• _Action item_
Only the lines of the data holding the string "font" need to be returned.

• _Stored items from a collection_
++++++++++++++++++++

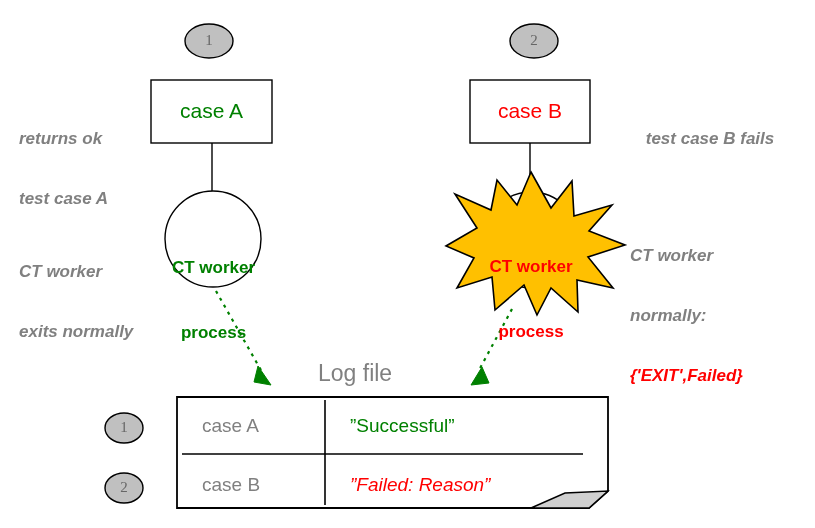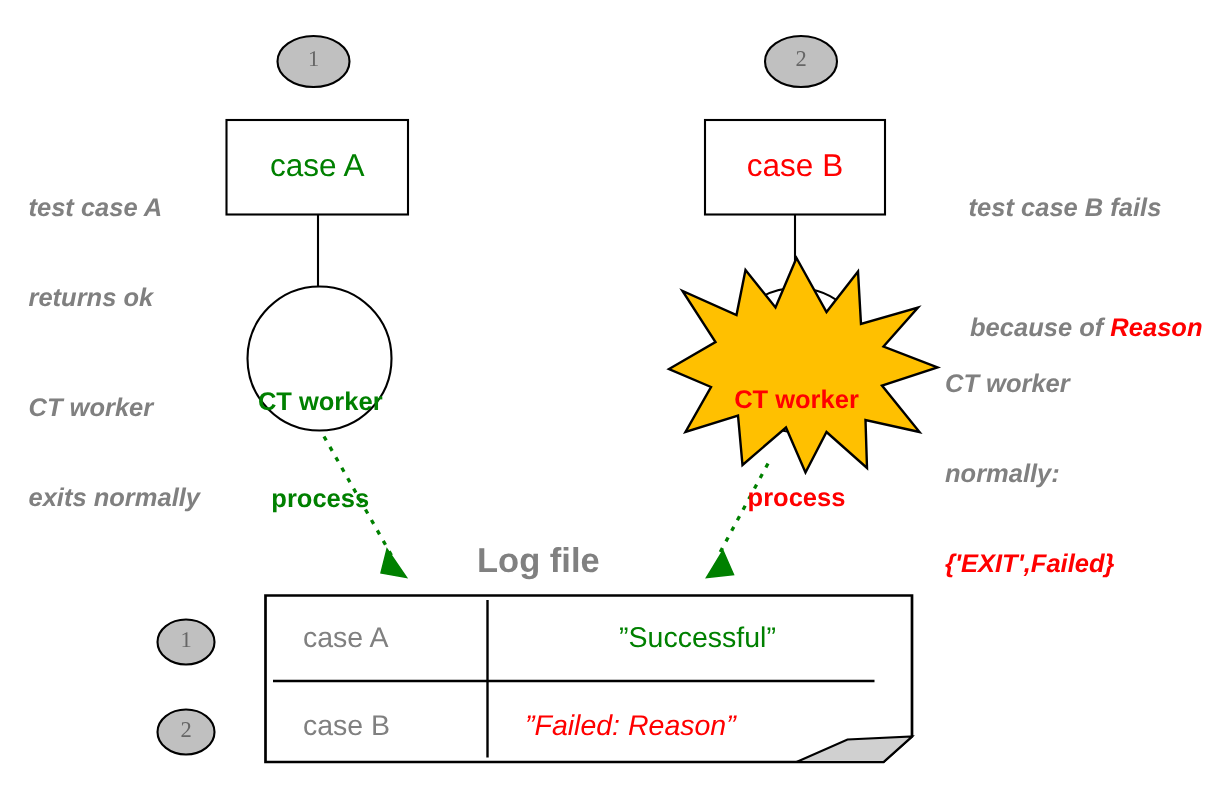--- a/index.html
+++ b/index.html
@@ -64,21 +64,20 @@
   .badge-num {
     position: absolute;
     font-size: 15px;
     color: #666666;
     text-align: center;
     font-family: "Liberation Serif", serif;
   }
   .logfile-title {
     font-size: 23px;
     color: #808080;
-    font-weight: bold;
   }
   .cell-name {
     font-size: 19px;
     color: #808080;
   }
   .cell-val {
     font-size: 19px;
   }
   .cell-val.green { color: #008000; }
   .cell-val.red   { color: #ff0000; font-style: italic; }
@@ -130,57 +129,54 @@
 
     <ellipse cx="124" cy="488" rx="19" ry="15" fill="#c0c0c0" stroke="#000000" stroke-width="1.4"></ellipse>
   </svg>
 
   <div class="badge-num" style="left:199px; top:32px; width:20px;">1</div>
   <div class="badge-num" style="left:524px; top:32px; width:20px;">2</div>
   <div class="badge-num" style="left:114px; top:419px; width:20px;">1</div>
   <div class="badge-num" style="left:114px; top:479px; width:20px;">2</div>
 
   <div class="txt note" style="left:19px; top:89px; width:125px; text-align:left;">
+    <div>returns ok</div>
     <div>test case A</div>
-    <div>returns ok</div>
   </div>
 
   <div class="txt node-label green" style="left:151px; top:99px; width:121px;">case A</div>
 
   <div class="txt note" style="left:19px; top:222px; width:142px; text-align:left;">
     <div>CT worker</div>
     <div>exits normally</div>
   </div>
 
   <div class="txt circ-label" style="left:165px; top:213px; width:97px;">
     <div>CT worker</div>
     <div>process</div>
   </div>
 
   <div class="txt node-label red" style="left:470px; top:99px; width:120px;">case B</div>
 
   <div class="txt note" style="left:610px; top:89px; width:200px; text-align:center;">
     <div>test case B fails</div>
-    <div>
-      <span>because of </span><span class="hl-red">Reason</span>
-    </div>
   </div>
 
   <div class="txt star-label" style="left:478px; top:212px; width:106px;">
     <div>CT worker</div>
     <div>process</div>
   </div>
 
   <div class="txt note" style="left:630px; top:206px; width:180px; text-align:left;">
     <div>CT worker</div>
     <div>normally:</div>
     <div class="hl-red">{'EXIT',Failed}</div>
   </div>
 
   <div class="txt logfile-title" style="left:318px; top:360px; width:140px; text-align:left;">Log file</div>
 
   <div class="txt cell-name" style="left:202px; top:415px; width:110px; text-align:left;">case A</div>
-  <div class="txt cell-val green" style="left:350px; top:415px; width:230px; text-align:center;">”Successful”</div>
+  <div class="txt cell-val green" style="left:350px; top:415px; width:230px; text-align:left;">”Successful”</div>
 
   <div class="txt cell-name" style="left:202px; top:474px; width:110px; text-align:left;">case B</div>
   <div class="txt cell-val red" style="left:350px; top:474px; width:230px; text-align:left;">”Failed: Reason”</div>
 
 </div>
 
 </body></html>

++++++++++++++++++++

• _Result of this exercise_
     font-size: 15px;
     font-family: "Liberation Serif", serif;
     font-size: 23px;
-    font-weight: bold;
     font-size: 19px;
     font-size: 19px;
   .cell-val.red   { color: #ff0000; font-style: italic; }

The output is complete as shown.